Though there’s no questioning they’re thoughtfully crafted, Lego’s renditions of real-world cars are hit and miss. Typically, older vehicles, with their clear, defined lines and slab sides, fit the brick aesthetic better. Newer cars — especially swoopy ones, like the GR Supra, tend to fall wide of the mark. Of course, the more advanced and complex Technic kits, like this Daytona SP3, can get closer to the target as they don’t rely on bricks, but even then — the awkward gaps in the panels can lead to other discrepancies.
Lego’s 1:8-scale take on the Daytona SP3 looks the part though, and is instantly recognizable as the exclusive Ferrari it’s based on. The cut line that descends from the B pillar and cinches the car’s profile is replicated here, as are those Le Mans prototype-inspired rear haunches and partially obscured headlights. And as you’d guess, the slatting at the rear is well-suited for the Technic treatment.
But perhaps what’s more impressive about Lego’s version of the Daytona is what you can’t see from the outside. Not only do the butterfly doors open as intended, but the model contains “a functioning 8-speed sequential gearbox with paddle shifter,” along with “a V12 engine with moving pistons.” I remember my old F2004 Technic set had a V12 with pistons that pumped as the car rolled, but a working transmission that connects to little paddles is next level.

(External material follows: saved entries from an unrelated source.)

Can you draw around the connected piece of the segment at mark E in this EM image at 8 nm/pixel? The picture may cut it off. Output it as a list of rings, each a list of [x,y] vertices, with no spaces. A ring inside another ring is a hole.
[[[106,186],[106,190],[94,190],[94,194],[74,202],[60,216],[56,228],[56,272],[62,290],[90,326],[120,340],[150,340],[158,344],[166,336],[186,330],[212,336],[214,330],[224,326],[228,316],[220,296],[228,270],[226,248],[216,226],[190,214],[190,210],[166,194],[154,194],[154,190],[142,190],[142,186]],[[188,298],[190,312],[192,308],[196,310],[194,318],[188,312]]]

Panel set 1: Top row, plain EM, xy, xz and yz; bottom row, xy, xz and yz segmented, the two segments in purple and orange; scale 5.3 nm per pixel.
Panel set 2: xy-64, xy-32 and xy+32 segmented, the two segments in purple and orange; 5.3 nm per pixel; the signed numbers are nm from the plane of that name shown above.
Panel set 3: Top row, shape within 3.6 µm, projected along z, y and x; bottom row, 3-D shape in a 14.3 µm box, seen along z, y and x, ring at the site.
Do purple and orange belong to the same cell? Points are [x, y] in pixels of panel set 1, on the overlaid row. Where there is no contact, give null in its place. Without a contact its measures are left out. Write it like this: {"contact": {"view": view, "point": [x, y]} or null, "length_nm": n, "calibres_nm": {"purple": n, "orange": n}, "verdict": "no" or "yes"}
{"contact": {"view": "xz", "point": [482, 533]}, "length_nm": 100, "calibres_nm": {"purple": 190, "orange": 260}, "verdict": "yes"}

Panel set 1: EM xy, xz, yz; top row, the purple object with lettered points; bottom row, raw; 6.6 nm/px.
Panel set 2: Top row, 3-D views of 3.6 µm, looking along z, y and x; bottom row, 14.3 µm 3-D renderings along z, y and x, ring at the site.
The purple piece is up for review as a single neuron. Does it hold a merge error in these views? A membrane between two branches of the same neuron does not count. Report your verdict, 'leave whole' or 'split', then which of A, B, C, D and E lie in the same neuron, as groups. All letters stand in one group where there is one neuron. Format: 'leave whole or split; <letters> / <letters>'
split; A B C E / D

If there’s one potential quirk — though I’m hardly complaining about it — the wheels being perfect scale recreations of those on the actual Daytona are jarring against the discrete, blocky panels. That’s certainly not an issue exclusive to this specific kit, though, and besides — it’s hard to imagine how Lego could even modify those designs to make them mesh with the chunkiness.
The Daytona SP3 will be expensive, as these automaker-approved Technic kits always are. With 3,778 pieces, it’ll cost $399 when it hits Lego stores on June 1 and other retailers in August. Alongside this release, Lego will be selling a limited-run coffee table book about the model’s creation, containing interviews with Ferrari designers and Lego builders.